# ABOUT THIS EXERCISE:
Once you find the line containing "337 1947 367" in the data below, copy it and each following line exactly, up to and including the line containing "371 2204 377", and nothing else.

[Stored data]
=== Begin Enclosure ===

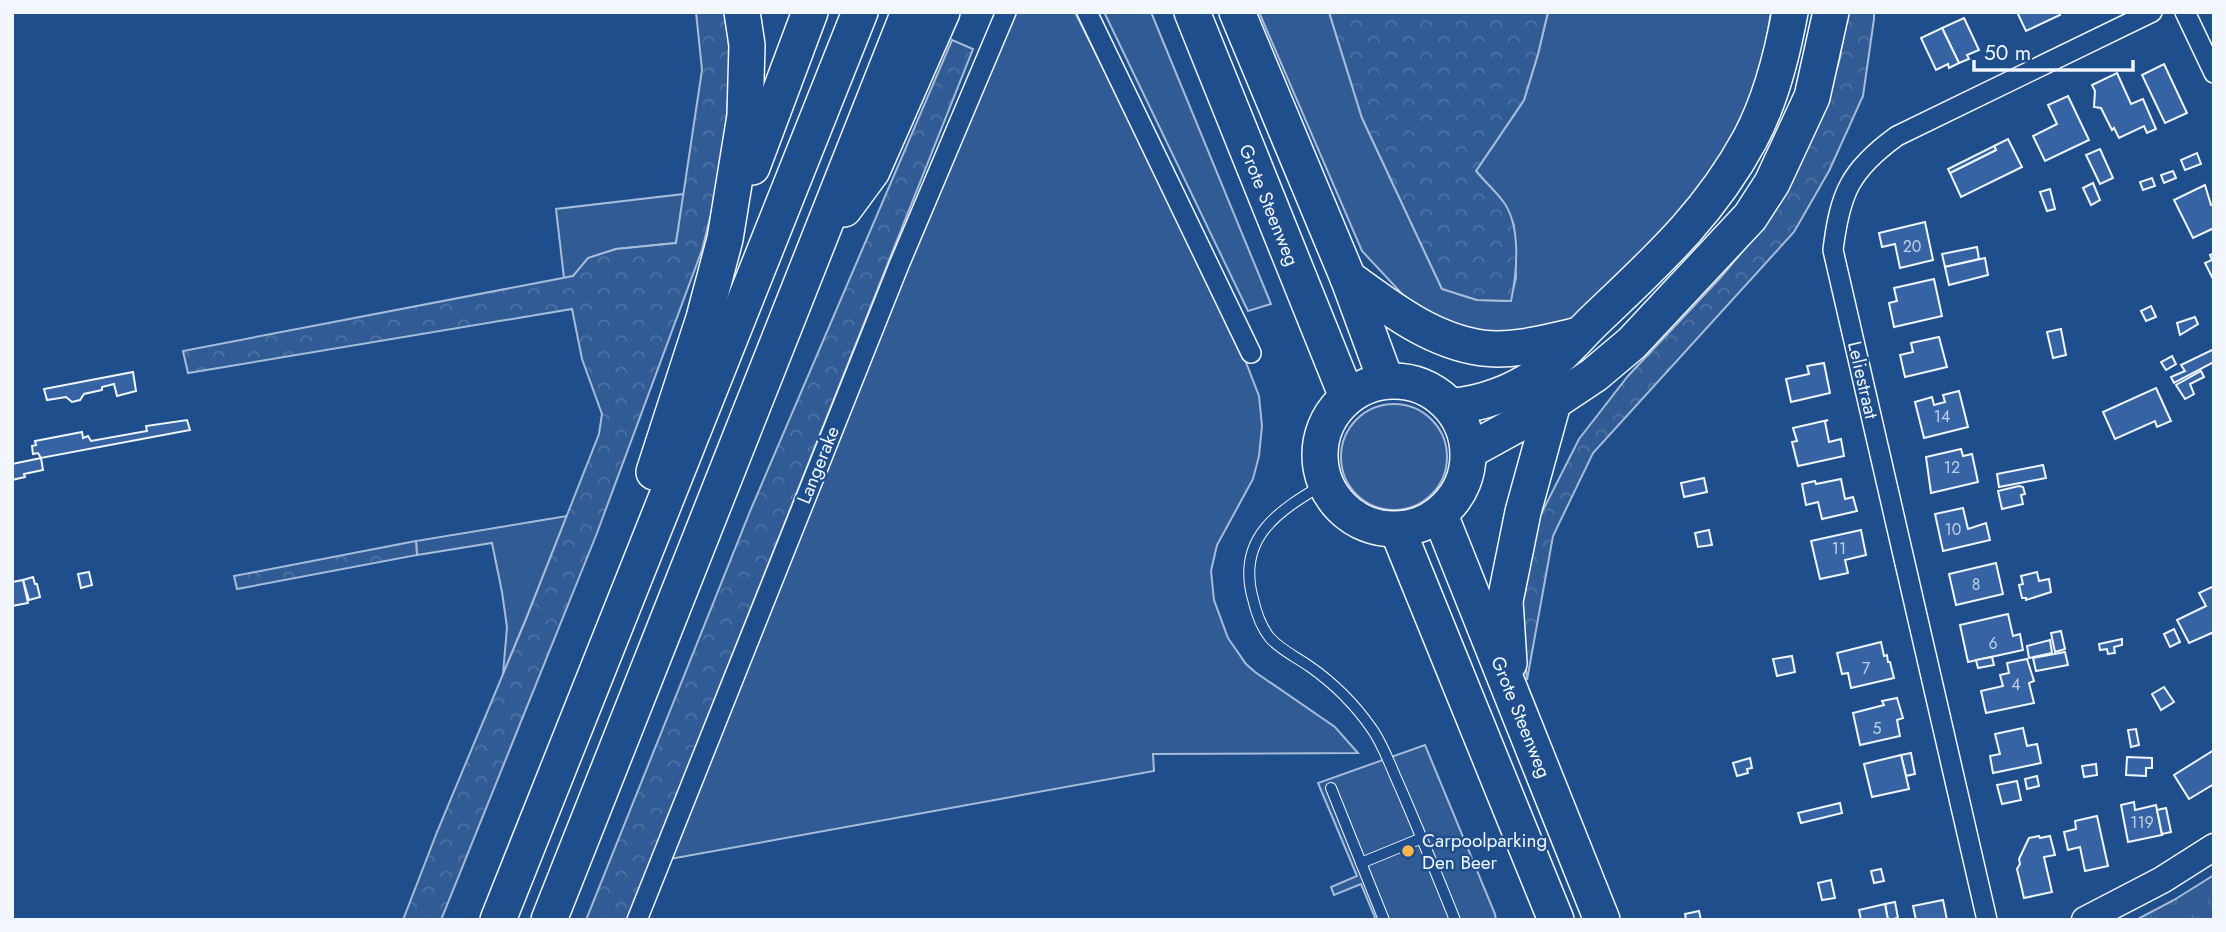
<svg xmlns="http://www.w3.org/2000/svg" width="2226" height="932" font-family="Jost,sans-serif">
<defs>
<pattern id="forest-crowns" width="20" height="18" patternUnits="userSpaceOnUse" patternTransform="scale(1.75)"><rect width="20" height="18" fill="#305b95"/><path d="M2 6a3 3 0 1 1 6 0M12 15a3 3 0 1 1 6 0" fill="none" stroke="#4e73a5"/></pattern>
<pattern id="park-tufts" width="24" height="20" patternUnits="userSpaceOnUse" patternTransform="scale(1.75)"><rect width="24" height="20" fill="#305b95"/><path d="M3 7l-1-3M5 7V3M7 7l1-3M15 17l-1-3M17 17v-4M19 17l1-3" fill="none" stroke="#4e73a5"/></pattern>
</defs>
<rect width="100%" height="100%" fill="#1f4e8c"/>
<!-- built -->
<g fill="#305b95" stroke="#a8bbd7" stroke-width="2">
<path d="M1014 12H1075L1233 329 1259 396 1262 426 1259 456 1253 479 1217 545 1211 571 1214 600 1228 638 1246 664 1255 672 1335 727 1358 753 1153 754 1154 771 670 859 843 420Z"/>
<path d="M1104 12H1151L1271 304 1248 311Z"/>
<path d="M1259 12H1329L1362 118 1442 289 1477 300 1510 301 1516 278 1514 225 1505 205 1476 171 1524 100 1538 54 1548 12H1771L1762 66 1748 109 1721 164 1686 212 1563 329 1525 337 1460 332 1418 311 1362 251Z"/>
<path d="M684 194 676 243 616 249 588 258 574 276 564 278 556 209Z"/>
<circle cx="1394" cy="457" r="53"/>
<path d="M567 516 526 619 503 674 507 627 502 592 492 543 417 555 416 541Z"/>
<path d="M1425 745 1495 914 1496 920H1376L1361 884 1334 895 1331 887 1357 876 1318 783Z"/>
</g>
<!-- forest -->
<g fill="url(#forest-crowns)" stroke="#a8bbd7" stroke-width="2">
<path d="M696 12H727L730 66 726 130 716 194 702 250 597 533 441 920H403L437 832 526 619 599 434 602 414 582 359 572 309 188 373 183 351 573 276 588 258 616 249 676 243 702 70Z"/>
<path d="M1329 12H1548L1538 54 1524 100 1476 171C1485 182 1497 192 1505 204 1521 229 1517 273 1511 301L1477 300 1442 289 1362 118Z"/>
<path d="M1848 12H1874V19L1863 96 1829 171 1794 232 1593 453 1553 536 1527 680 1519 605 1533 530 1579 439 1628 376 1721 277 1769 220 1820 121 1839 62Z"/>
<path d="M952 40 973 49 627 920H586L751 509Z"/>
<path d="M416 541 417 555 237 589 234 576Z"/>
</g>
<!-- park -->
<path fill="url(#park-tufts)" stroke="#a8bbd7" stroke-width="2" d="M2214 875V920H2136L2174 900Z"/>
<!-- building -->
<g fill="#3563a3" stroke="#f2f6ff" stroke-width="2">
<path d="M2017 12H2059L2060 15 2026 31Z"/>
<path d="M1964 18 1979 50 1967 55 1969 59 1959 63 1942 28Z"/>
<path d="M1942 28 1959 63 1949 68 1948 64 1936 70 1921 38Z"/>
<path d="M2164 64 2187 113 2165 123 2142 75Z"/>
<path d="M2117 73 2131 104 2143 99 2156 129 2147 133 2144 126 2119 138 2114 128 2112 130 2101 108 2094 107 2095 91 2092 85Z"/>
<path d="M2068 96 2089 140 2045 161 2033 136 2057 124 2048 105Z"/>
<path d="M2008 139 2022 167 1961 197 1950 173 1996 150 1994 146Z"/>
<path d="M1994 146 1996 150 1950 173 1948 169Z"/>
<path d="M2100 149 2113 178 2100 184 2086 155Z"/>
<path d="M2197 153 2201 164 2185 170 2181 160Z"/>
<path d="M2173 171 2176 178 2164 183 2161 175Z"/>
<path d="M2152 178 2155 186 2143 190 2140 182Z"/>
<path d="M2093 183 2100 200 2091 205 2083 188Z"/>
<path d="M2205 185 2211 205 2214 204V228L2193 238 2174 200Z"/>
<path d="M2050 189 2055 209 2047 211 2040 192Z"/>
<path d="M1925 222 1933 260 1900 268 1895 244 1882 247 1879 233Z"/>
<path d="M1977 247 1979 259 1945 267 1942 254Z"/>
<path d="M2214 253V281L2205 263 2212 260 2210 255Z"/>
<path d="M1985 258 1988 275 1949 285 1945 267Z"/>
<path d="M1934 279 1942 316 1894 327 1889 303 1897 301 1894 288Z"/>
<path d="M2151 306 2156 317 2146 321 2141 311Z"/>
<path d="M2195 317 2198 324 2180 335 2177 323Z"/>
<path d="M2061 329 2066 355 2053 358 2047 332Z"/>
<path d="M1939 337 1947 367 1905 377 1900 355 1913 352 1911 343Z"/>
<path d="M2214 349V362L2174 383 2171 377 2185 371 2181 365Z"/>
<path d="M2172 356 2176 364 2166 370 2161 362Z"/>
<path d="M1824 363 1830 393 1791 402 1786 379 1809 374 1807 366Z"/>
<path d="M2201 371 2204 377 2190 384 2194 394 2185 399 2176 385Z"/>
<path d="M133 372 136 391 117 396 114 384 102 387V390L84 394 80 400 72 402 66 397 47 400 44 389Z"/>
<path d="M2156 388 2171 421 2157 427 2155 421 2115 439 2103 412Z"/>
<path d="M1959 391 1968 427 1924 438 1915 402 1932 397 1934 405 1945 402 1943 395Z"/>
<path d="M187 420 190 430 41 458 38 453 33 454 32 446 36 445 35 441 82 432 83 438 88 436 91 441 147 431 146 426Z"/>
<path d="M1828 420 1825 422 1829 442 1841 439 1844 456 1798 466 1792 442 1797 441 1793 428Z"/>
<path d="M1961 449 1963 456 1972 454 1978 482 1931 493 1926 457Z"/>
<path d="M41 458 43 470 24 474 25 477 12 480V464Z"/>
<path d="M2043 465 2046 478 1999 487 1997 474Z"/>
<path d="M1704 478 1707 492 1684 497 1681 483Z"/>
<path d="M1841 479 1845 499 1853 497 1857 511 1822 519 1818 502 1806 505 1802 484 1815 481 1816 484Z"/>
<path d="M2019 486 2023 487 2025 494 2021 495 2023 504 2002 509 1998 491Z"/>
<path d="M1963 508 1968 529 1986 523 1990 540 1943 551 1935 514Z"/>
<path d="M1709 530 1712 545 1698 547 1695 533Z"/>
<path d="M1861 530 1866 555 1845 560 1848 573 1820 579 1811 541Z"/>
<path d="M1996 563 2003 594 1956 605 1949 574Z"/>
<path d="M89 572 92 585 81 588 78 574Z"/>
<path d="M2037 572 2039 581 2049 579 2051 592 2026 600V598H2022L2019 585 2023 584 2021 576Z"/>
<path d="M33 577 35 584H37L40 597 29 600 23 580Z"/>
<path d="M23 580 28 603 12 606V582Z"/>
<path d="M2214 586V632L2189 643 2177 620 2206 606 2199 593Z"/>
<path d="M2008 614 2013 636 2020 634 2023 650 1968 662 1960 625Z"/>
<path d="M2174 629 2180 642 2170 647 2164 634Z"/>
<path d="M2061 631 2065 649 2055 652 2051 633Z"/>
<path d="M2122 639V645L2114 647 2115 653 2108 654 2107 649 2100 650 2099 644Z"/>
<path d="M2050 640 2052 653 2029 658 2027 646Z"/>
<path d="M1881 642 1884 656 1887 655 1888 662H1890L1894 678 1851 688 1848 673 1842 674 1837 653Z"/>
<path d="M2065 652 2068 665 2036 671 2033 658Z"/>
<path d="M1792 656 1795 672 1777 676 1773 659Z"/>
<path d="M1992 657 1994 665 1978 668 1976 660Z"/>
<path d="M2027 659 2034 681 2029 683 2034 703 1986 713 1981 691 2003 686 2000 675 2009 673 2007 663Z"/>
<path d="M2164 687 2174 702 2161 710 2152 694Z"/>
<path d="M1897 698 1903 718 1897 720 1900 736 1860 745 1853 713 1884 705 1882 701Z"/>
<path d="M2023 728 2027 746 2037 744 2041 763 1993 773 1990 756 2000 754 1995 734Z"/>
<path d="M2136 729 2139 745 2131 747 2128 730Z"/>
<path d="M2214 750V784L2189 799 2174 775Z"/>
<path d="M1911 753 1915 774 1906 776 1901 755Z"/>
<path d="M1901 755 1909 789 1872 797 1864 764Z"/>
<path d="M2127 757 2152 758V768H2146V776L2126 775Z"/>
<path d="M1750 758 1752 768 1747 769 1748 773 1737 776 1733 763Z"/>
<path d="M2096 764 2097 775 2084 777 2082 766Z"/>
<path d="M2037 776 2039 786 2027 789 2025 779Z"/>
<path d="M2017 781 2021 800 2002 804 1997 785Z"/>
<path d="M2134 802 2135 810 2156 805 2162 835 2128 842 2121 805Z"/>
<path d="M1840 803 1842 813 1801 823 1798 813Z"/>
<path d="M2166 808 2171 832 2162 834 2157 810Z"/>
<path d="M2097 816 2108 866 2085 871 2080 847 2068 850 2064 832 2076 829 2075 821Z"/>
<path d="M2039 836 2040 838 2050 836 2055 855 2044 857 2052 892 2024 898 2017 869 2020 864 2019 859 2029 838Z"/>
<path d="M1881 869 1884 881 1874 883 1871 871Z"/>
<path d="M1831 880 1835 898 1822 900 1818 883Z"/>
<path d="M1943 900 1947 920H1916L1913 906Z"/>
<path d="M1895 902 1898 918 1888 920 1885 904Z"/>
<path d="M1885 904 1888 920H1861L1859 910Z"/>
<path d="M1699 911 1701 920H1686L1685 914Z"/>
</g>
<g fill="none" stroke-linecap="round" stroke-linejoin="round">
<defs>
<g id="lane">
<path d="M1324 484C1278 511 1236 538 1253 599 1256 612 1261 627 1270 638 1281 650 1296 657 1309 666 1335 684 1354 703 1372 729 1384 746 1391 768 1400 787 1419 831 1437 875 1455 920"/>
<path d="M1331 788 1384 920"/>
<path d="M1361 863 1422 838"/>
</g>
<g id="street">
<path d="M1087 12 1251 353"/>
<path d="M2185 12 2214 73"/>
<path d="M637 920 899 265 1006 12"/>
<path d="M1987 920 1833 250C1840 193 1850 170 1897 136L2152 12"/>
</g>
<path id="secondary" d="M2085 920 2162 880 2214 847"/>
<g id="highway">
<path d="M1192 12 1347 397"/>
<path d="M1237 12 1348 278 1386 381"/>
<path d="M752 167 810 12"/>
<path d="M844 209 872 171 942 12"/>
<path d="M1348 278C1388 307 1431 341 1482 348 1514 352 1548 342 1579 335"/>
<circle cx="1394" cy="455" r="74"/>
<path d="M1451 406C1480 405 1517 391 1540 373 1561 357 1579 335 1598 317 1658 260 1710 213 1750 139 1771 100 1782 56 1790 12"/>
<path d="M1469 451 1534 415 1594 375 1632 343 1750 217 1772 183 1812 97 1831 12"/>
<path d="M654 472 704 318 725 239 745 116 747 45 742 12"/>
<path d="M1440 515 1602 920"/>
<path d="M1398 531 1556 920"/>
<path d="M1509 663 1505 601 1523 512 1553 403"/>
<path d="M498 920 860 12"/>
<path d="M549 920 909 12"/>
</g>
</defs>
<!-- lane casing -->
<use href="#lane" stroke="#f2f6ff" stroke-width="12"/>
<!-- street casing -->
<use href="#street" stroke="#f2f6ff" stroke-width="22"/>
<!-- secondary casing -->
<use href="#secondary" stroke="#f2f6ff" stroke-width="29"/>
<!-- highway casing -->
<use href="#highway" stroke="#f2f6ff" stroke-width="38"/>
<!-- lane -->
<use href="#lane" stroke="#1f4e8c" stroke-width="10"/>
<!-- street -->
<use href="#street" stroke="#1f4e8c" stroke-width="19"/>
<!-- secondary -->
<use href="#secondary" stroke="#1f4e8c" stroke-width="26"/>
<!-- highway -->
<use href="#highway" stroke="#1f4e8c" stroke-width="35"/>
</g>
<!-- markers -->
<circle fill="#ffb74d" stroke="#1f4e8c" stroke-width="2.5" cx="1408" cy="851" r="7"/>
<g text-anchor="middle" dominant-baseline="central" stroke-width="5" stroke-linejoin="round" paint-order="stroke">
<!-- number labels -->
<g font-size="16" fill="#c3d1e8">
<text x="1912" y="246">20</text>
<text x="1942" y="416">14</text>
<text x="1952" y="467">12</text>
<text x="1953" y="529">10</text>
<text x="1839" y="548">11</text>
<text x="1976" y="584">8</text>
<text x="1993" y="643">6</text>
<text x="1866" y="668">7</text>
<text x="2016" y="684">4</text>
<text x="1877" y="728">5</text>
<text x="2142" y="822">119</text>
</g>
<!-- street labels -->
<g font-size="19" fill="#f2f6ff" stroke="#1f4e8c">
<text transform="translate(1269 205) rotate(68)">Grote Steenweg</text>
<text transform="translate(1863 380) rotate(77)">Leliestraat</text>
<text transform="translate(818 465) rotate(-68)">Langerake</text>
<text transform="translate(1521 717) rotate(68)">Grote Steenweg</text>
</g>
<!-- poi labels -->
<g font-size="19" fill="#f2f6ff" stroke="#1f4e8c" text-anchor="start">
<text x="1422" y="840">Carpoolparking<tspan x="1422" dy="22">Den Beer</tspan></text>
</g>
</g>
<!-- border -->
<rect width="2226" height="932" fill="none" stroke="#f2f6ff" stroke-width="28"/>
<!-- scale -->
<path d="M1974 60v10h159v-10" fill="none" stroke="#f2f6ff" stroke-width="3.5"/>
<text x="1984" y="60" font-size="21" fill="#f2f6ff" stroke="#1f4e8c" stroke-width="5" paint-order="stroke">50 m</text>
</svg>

=== End Enclosure ===
=== Begin Enclosure ===

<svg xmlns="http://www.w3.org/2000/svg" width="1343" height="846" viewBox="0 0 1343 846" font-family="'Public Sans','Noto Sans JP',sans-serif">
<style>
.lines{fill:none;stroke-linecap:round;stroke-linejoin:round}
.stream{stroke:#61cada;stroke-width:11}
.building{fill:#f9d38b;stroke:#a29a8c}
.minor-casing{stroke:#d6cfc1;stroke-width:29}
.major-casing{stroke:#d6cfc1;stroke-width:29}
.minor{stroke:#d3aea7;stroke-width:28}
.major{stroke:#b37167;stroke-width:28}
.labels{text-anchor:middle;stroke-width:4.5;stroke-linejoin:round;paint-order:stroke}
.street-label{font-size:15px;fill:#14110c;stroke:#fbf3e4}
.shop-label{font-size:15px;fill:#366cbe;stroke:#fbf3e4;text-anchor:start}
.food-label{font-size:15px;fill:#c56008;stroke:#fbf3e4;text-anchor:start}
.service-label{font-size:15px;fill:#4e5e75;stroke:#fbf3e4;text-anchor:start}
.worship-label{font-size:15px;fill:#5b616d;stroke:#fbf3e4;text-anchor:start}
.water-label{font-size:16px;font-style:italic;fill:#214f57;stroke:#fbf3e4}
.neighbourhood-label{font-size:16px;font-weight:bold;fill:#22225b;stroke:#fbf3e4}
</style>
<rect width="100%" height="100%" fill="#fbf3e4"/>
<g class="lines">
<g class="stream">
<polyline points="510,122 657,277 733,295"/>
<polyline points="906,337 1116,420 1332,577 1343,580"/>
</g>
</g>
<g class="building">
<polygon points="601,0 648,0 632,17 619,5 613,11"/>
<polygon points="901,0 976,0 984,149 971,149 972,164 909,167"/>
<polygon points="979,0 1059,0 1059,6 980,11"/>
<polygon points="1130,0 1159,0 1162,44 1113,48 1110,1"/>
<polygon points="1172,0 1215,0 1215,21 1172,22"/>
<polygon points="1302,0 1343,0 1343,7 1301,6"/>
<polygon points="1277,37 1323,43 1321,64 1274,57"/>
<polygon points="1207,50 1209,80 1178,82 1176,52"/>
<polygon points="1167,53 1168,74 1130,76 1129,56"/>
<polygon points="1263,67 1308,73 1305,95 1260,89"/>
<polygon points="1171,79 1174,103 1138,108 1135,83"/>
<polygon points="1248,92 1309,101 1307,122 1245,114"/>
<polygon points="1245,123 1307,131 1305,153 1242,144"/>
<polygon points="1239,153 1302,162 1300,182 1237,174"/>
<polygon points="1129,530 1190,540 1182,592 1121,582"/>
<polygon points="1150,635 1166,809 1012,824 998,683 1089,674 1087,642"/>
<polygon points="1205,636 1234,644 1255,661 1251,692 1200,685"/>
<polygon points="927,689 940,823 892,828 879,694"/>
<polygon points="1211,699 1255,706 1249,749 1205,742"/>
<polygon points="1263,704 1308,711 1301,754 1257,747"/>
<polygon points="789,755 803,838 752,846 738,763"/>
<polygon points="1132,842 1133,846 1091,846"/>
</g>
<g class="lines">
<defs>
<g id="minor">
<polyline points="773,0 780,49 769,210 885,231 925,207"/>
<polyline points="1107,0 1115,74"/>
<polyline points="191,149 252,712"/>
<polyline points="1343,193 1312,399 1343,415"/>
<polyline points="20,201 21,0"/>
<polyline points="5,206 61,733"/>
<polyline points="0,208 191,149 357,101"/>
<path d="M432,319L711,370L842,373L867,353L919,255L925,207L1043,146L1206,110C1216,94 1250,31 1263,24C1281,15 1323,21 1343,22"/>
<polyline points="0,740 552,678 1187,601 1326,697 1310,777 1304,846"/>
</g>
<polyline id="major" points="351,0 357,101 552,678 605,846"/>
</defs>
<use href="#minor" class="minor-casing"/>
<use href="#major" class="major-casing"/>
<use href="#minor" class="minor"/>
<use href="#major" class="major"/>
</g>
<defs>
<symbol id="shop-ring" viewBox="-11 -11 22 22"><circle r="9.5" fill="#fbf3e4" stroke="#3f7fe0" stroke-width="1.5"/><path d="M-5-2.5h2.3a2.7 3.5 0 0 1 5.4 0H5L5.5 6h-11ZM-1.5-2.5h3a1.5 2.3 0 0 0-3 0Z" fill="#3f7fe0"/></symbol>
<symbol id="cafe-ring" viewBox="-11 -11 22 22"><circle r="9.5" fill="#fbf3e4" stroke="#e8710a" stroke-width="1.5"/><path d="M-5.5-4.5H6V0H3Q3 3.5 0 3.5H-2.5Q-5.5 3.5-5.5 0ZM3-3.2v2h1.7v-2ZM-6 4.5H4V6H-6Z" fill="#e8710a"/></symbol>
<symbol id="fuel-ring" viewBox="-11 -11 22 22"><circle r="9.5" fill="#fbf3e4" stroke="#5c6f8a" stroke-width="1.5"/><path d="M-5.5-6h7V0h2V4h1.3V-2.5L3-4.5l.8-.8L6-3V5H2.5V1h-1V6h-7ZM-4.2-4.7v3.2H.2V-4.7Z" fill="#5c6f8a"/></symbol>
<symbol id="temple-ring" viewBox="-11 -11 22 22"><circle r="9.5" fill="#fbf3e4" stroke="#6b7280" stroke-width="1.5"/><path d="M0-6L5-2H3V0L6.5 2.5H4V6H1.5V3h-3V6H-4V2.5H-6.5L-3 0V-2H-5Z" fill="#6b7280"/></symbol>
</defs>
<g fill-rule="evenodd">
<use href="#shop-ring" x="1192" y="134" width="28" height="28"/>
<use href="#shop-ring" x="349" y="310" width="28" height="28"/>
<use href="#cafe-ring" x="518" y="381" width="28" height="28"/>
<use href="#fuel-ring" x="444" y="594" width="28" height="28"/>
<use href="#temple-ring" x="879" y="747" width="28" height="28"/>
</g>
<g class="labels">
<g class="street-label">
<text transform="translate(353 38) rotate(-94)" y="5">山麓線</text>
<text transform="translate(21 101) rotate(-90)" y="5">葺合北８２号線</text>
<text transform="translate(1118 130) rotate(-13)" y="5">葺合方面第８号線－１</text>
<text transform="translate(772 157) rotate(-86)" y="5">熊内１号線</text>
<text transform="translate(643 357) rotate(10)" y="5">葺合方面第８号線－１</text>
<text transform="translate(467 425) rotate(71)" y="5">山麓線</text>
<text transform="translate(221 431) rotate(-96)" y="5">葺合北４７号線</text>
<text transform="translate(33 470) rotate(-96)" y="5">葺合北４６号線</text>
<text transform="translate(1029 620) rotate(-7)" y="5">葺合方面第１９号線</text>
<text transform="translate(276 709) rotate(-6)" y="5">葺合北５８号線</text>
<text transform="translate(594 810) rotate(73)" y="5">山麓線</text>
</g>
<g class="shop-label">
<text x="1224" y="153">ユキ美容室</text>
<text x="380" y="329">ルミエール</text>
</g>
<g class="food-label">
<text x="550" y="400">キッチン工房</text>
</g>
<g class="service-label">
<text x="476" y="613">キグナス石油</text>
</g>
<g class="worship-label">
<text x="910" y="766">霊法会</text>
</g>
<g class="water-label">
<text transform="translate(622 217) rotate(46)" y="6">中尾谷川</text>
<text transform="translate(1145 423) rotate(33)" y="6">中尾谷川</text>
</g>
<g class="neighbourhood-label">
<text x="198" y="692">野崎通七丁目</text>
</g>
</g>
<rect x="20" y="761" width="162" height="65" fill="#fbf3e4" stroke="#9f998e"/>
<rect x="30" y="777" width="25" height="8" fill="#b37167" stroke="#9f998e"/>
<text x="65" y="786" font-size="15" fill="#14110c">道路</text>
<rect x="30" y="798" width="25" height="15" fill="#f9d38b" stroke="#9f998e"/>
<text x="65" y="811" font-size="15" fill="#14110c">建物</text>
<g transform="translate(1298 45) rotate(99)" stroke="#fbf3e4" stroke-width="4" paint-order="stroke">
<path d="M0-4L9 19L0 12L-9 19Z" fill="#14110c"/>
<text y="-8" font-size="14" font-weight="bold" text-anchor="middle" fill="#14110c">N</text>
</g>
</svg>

=== End Enclosure ===

# YOUR RESPONSE:
<path d="M1939 337 1947 367 1905 377 1900 355 1913 352 1911 343Z"/>
<path d="M2214 349V362L2174 383 2171 377 2185 371 2181 365Z"/>
<path d="M2172 356 2176 364 2166 370 2161 362Z"/>
<path d="M1824 363 1830 393 1791 402 1786 379 1809 374 1807 366Z"/>
<path d="M2201 371 2204 377 2190 384 2194 394 2185 399 2176 385Z"/>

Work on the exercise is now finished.